→ **Required action**
Name every job board website mentioned in the text on web development frameworks below.

→ **Text for analysis**
══════════

Best for Getting a Job

React

Reference from Wikimedia Commons

As of July 2020, a search for React on some of the most prominent job board websites such as LinkedIn, ZipRecruiter, Indeed, and Glassdoor have yielded tens of thousands of open jobs which is more than other front end frameworks.

LinkedIn: 35,104 (searched ‘Reactjs’)
ZipRecruiter: 22,770 (searched ‘React developer’)
Indeed: 10,487 (searched ‘React developer’)
Glassdoor: 5,155 (searched ‘React developer’)

Some runner-ups for front end frameworks most in demand are AngularJS and Vue.js.

Best for the Highest Salary

Three-way tie between React, Vue.js, and AngularJS

References from Wikimedia Commons (React, Vue, Angular)

As of July 2020, a ZipRecruiter average salary search for these three frameworks yielded the following:

React: $110,278/year
Vue.js: $116,615/year
AngularJS: $112,004/year

This is close enough to render a tie, so pick the one you are most comfortable with, or pick the most popular one and stick with it.

Easiest to Learn

Vue.js

Reference from Wikimedia Commons

This is because the rules of the framework are very simple to understand, require very little code, and the documentation is very well written as well as aesthetically pleasing. A close runnerup to front end learning simplicity is React.

Back End Frameworks

There must be something that can tie in all the logic and provide data power to all the pretty websites and apps. Back end frameworks are a bit more crowded than the front end frameworks; though luckily there are some clear winners.

Best by Popular Demand

Node.js

Reference from Wikimedia Commons

As of July 2020 on GitHub, Node.js has 2,900 watches, 71,500 stars, and 17,400 forks, which is more than any other back end framework.
Moreover, Node.js was among the top frameworks listed for the most loved frameworks in the 2019 StackOverflow survey, and Express (which is a Node.js framework) is listed as the most satisfying back end frameworks to use in the State of Javascript 2019 survey. Some popular back end framework runner-ups include Spring Boot, Django, ASP.NET, Laravel, and Flask.

══════════

→ **Source material**

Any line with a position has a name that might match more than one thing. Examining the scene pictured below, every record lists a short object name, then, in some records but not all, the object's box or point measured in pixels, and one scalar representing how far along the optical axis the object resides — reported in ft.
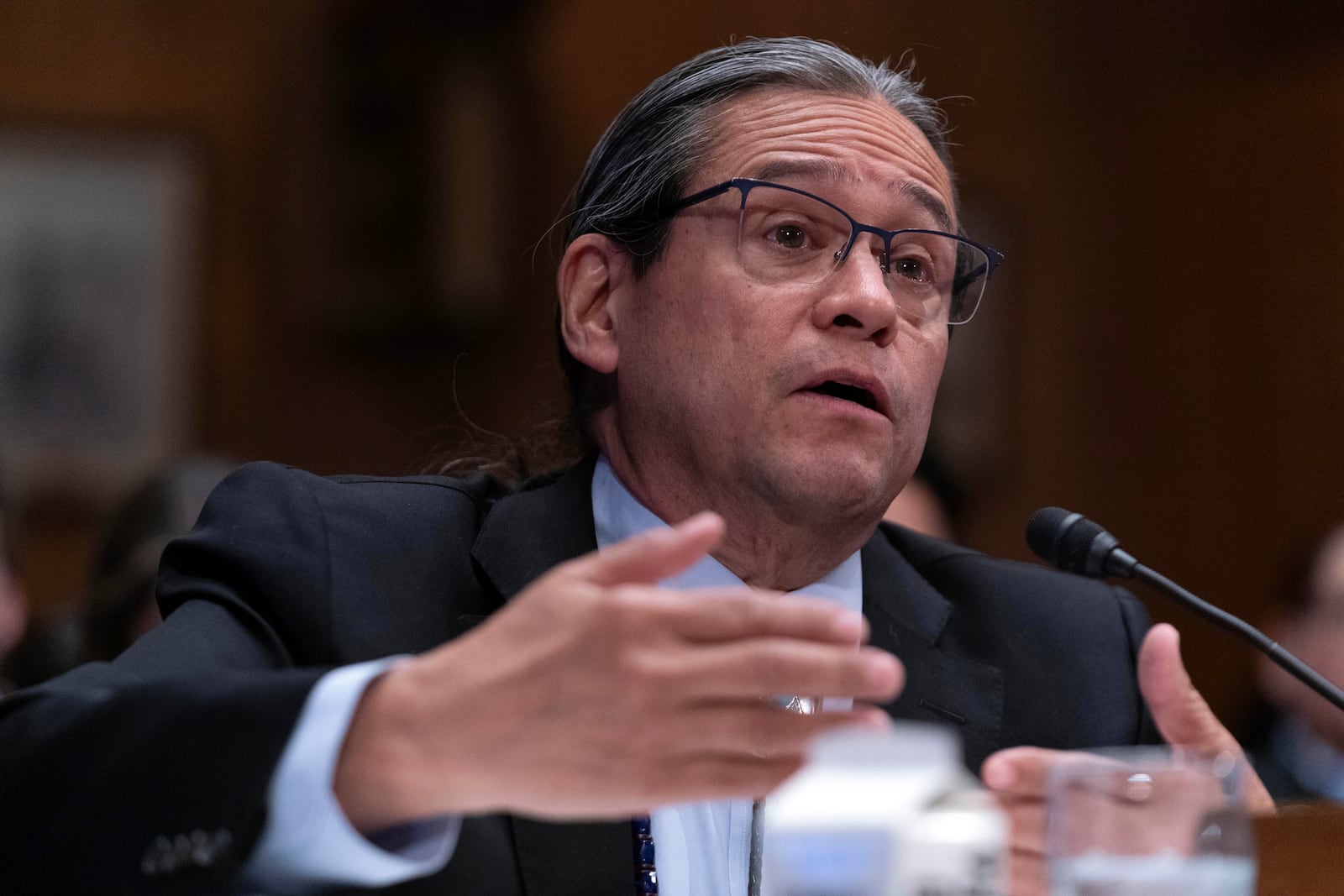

══════════

→ **Answer to this problem**
LinkedIn, ZipRecruiter, Indeed, Glassdoor